One of the typical requests for an echocardiogram is assessing for possible pulmonary hypertension. This can be subdivided into two clinical questions:
is there a basis for starting NO
should this child be on sildenafil long term
As with every echo done by a clinician, the echo should supplement the clinical findings. The skilled practitioner should not just attempt to report the TR gradient.
1 Recurrent sudden spells of desaturation or cyanosis unrelated to changes in ventilatory performance.
2 High pressures, poor oxygenation, esp in context of clearish lungs
3 Background of recurrent lung problems esp CLDP
4 Unexpectedly big liver or peripheral oedema
Basics – R heart physiology and haemodynamics
The pumonary systolic BP should be less that 1/3 systemic. There are no signs until its 2/3 – 3/4 systemic.
The RV should be smaller walled than the LV. The RV sits on the side of the LV in health.
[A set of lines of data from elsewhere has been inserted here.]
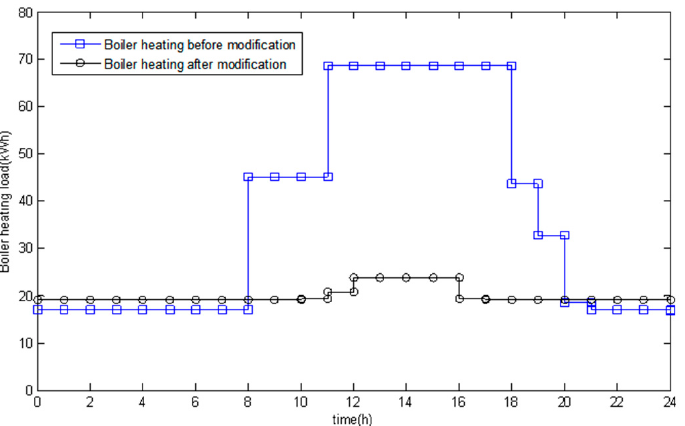
Figure 13. Output heat of the electric heating boiler.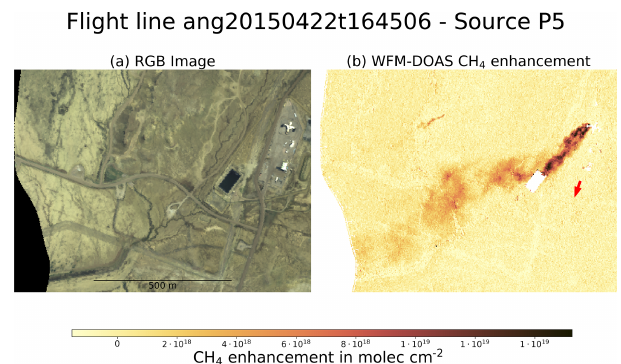
Figure 10. Similar to Fig. 8 but for the exhaust plume of a coal mine ventilation shaft in the Four Corners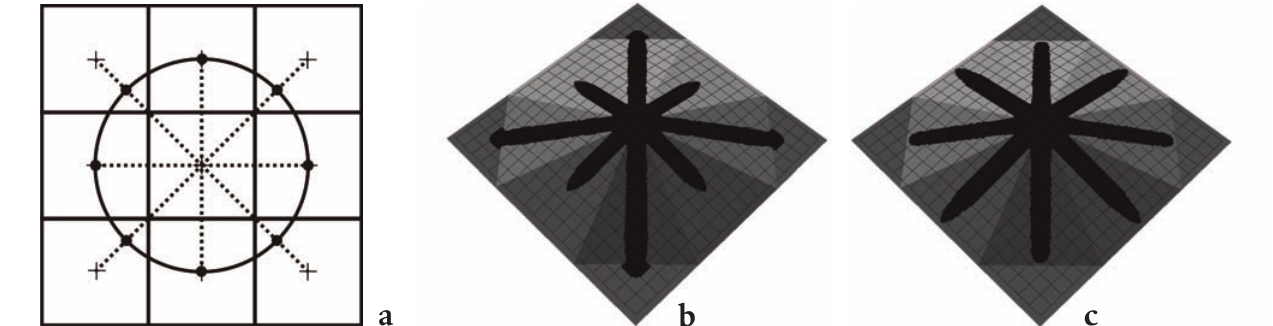
a b Figure 2. (a) Reference schema for the cell height determination in the Moore neighborhood. The heights of the cells along the von Neumann neighborhood correspond to DEM values. Those along diagonals are taken at the intersection between the diagonal line and the circle with radius w , such that the distance with respect to the centre of the central cell is constant for each adjacent neighbor; (b, c) SCIARA simulations on an octagonal-based pyramid with faces inclined by an angle (cid:0) a = 5˚, performed to evaluate the problem of the anisotropic flow direction when the actual cell topographic elevations are considered (b), and when the topographic corrections along the diagonals are considered (c). Note: the square lattice in panels (b) and (c) is only indicative of the cellular space orientation and does not correspond to the actual cellular space in terms of the number of rows and columns.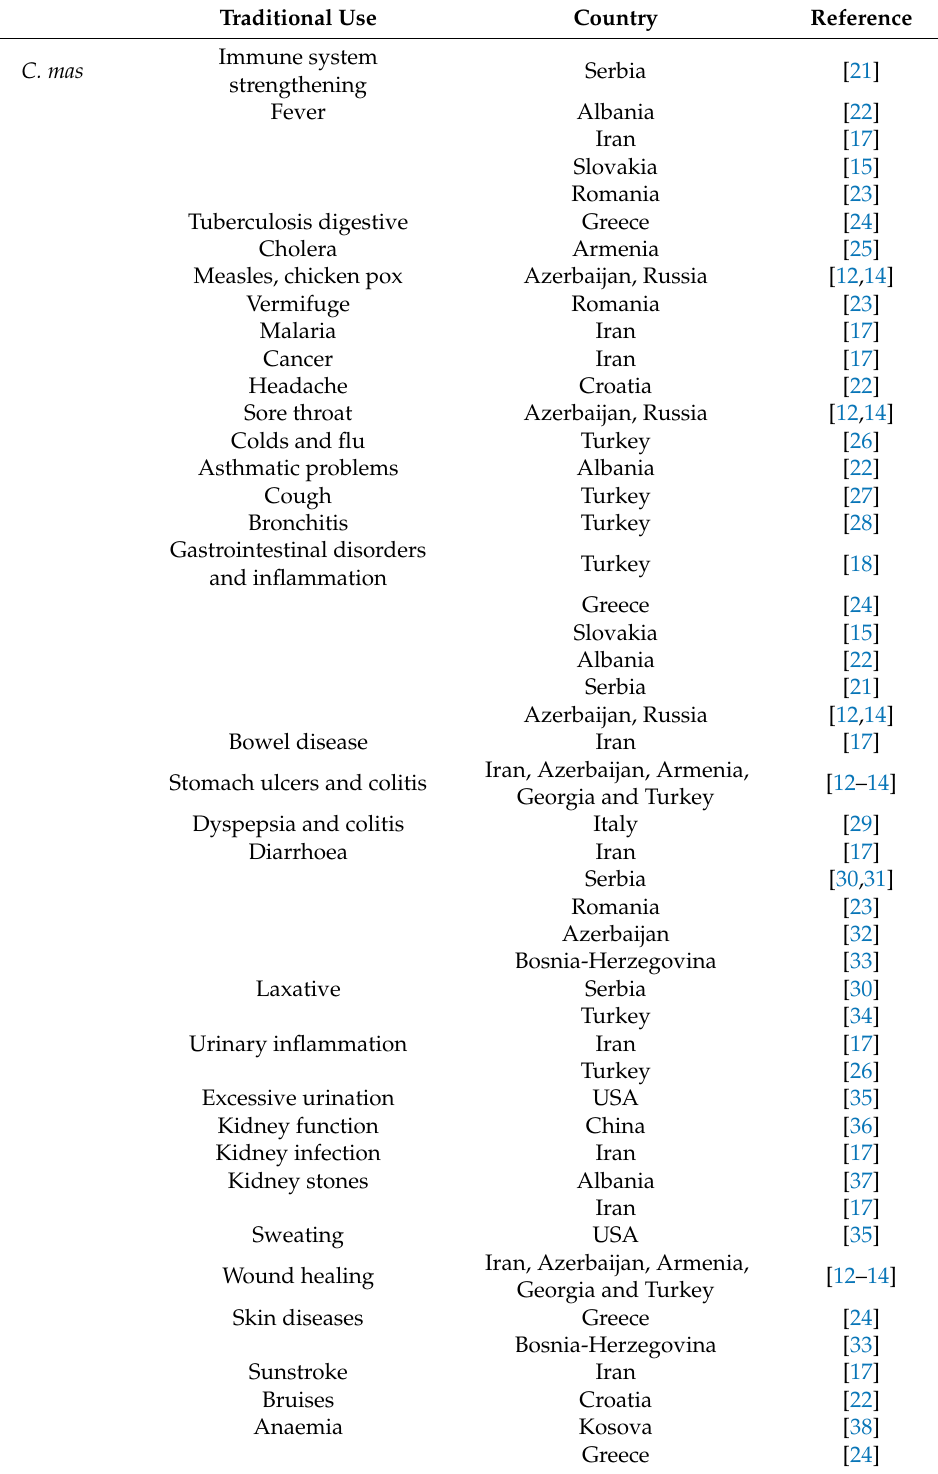
Table 1. Traditional uses of Cornus fruits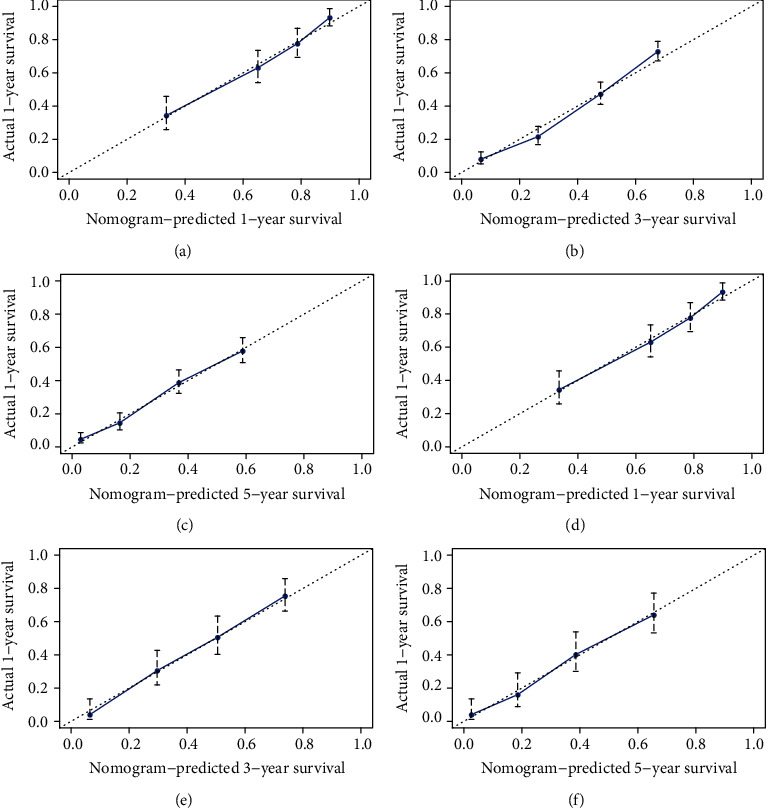
1-, 3-, and 5-year OS forecasted nomogram calibration graphs for the training cohort (a-c) and internal validation cohort (d–f). The x-axis represents the OS probability predicted by the nomogram; the y-axis represents the actual survival rate. Diagonal lines represent ideal reference column diagrams. Striped dots represent the probability of the nomogram prediction and the 95% confidence interval.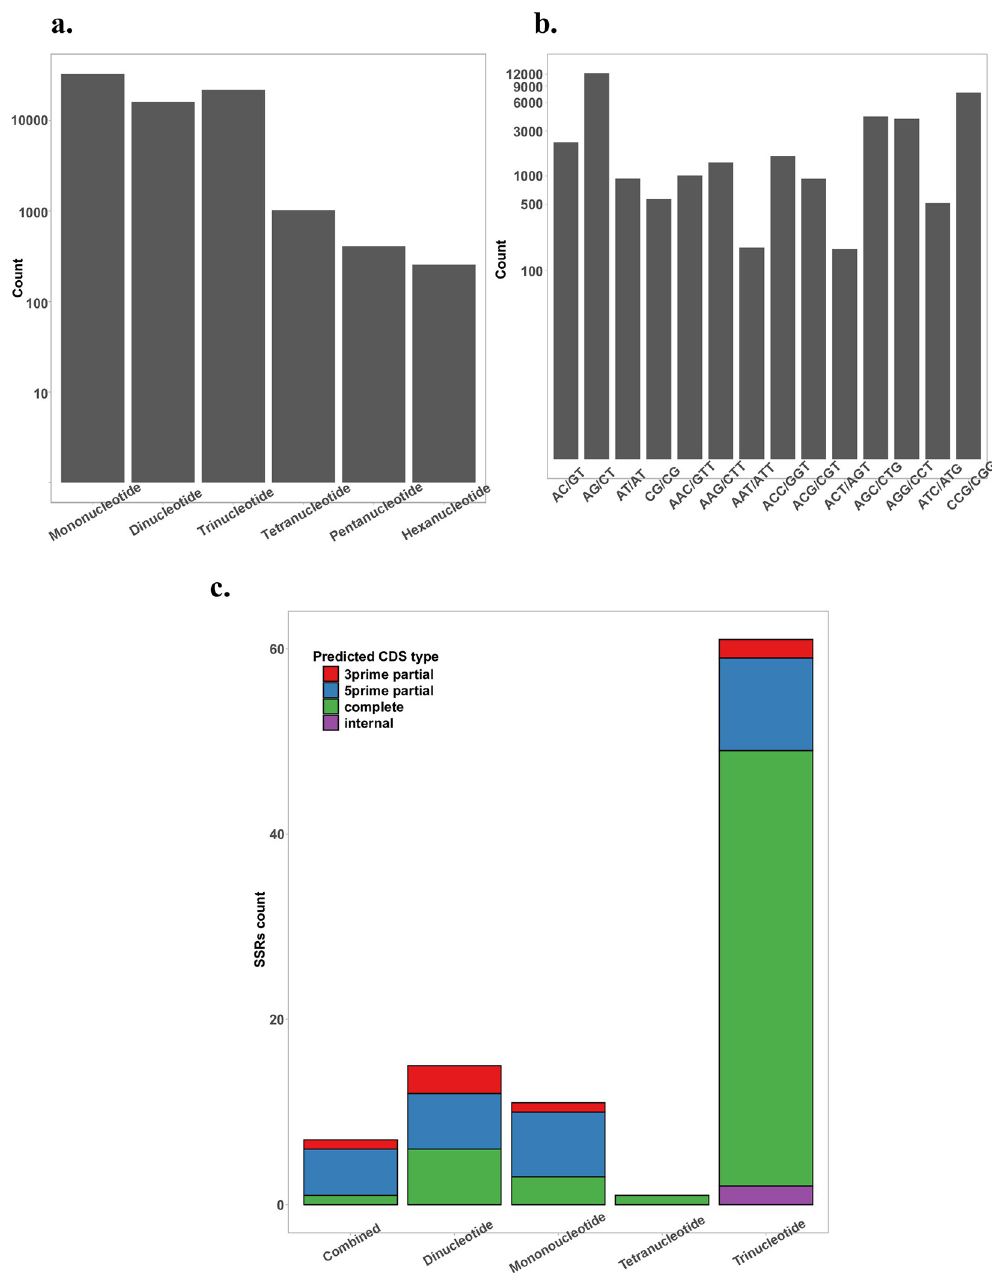
Fig 7. SSRs identified in P . australis transcriptome assembly “cd_hit”. a. Distribution of all SSRs categories in P . australis transcriptome; b. Distribution of all subcategories of dinucleotide and trinucleotide in P . australis transcriptome; c. Distribution of CDS-SSRs in P . australis transcriptome. It is based on the number of each category of SSRs, and each category is stacked by the type of candidate coding region. Combined is the SSRs with more than one repeats in the closed location of the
It is not an equal partner as the heart should be built around the LV. The LV should be round in cross section, the RV more like a 1/3 moon in shape.
Triscuspid regurgitation (TR) is present in 1/3 of normal people, more if there is PHT. It is usually trivial, but can still be measured.
R side pressures are always lower than L (in health) so the PFO should be L to R, PDA the same.
Optimal view – either SA or apical 4 chamber.
Process – simultaneous view 2D and colour – record this. Now use CW doppler across the jet. Measure and store the vmax. Add 10 mmHg (overestimate of RA pressure) to give the systolic RV pressure.
Always good practise to repeat in the other view.
Optimal view – SA (maybe also apical 5 chamber +)
Process – simultaneous view 2D and colour – record this. Now use CW doppler across the jet. Measure and store the vmax of the jet towards the probe. Add 10 mmHg (overestimate of RA pressure) to give the diastolic RV pressure.
What to look for – chronic changes
Over time, the RV thickens to take on extra work. The RV begins life the same size as the LV, but becomes noticably smaller by 3 months. This does not happen in pulmonary hypertension (PHT). The RV, though thickened, will function well, and emptying will be good until there is an exacerbation of the PHT. This is best appreciated in the apical 4 chamber view.
Higher pressures in the RV chronically may be seen as changes in the intraventricular septum (IVS). Instead of bowing into the RV, it may move towards the LV – the LV becomes oval, then D shaped in short axis. (shown in the image, with a normal view on the left)
The raised RV pressures may be measured if there is TR or PR. (see above). The RA may also be distended, as in the image above.
Additional information may be obtained from viewing flow across a PFO (SC 4 chamber). Here the flow my be bidirectional if there is raised RA pressure. Also the PDA if there is one (SA or duct cut), may be R to L in suprasystemic pulmonary hypertension.
What to look for – Acute changes
Here there is right heart decompensation, with distension of the RV (best seen in apical 4 chamber), and usually increasing TR. Inability of the RV to empty also leads to high RA pressures and distension of the IVC, which will be fixed.
TR and PR will be useful measurements and can be tracked as ventilation strategy is changed, NO or sildenafil used.
Other than this the changes in chronic PHT will be also seen – with R to L flow at the PFO and, in severe cases, across a PDA.
Reporting the findings
Key information to describe – IVC, RV size, RV muscle thickness, RV performance, TR amount, TR velocity, PR amount, PR velocity, PFO presence and direction, PDA presence and direction, IVS position.
If possible, also report changes following NO.